For data protection, these model hyperparams appear to perform better than the above.

In [None]:
# model = ft.train_unsupervised(filename, dim=50, 
#                               lr=0.0001, epoch=50, 
#                               minn=6, minCount=3, ws=10,
#                               model='skipgram', wordNgrams=3)

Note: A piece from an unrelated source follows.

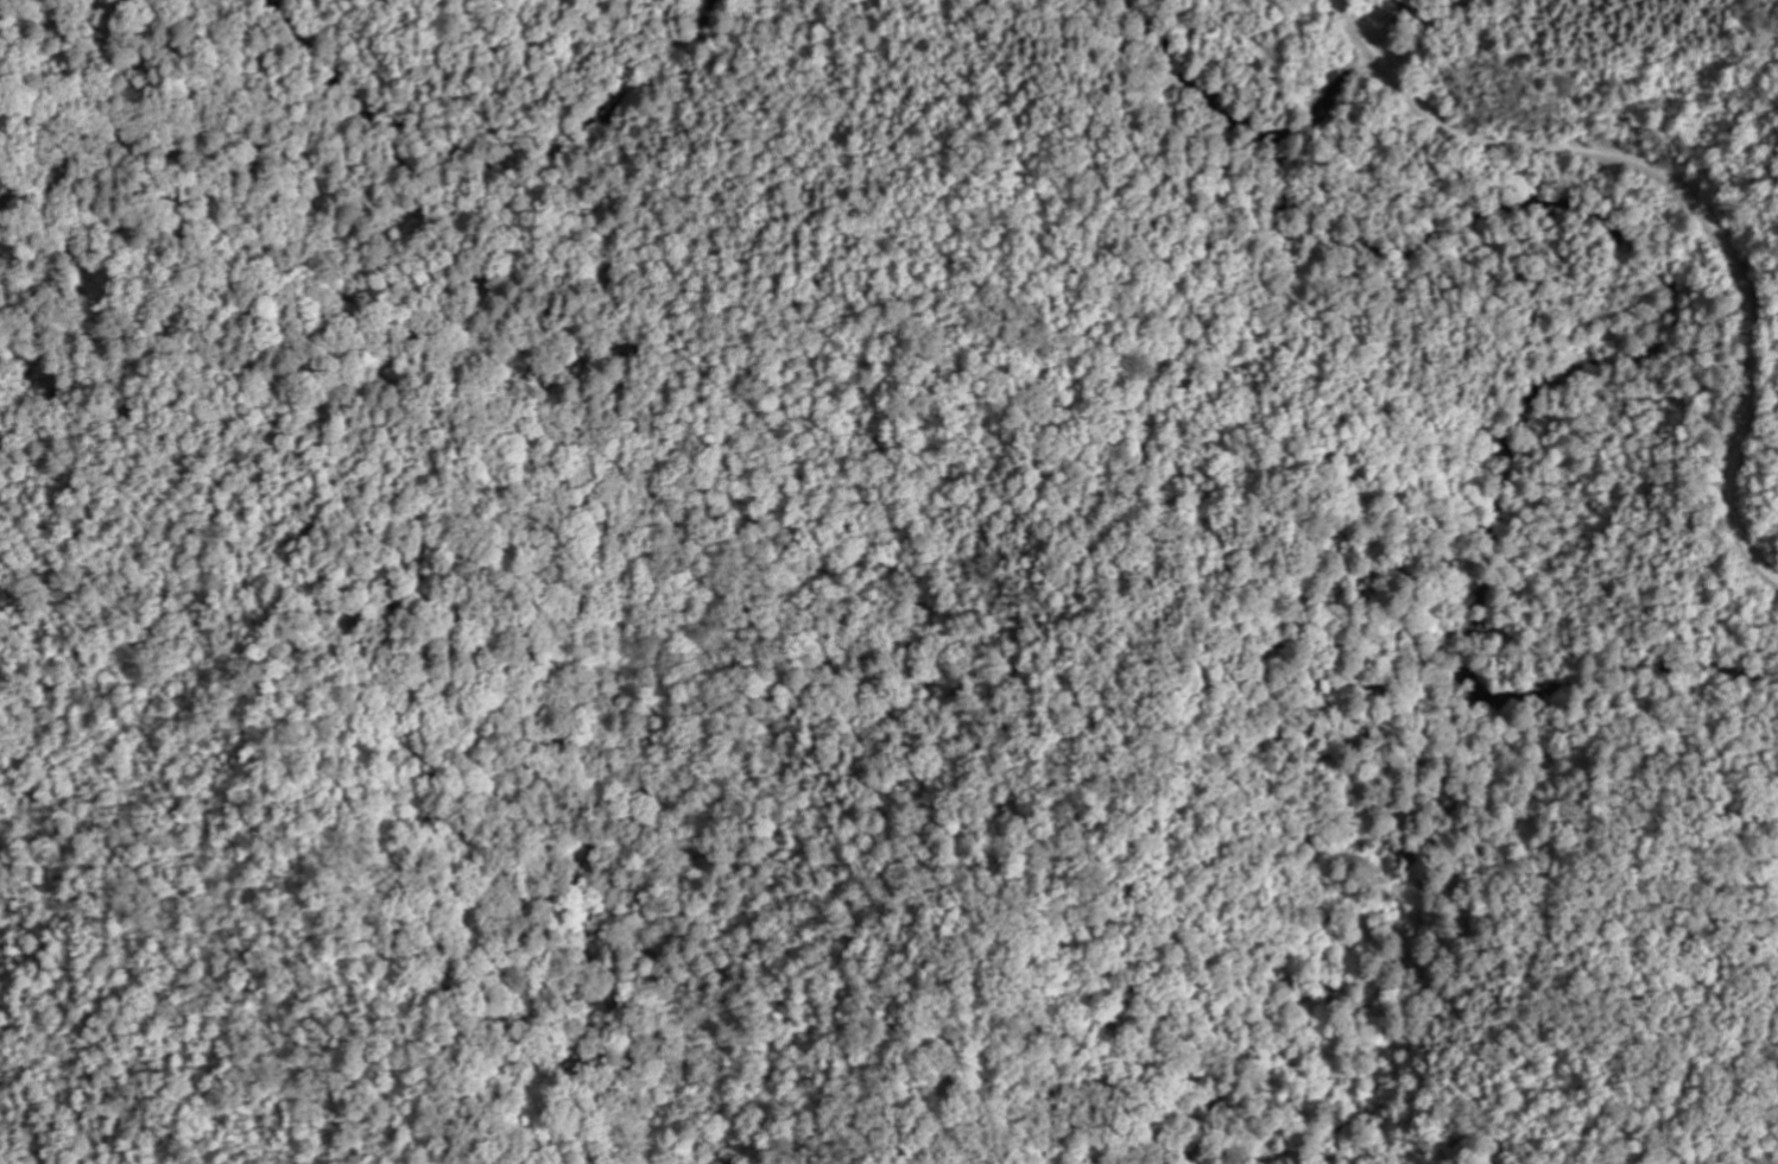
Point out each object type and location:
road: (1405, 171)
road: (1682, 190)
road: (487, 191)
road: (1593, 333)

There is an option to use pretrained Wikipedia weights, simply download from the [here](https://fasttext.cc/docs/en/english-vectors.html).

However, for the scope of this project, the pretrained weights did not signficantly improve performance, and require a huge model file of a few GB to be stored, and so are not used.

In [None]:
# wiki_model_path = ''
# model = ft.load_model(wiki_model_path)

### Get Sentence Vectors

In [None]:
# for the GDPR data, this further cleaning was required for the sentence vectorisation to work
# data['cleaned'] = data['cleaned'].map(lambda x: x.replace('\n', ' '))

In [26]:
sent_vecs = [model.get_sentence_vector(s) for s in data['cleaned'].values]

In [27]:
np.save(ft_vector_file, sent_vecs)

In [28]:
len(sent_vecs)

780

### Additional Notes on fastText

fastText does not require your data to be lower-cased, neither does it do so for you automatically.
Lower casing the data does not necessarily improve performance, and in this project, a lower-cased version was tried and the results did not improve.

To try it out yourself, simply lowercase both the training data and data to be vectorized.

```
with open(ft_filename, 'w') as f:
    for entry in data['cleaned'].values:
        f.write(entry.lower())
        f.write('\n\n')
...

sent_vecs = [model.get_sentence_vector(s.lower()) for s in data['cleaned'].values]
```

## Next Notebooks

In notebook 1b, vectors from a BERT model will be prepared. It is done in a separate notebook to facilitate easy optional training on cloud GPUs.

In notebook 2, the vectors can be evluated according to answer keys after being matches on cosine similarity.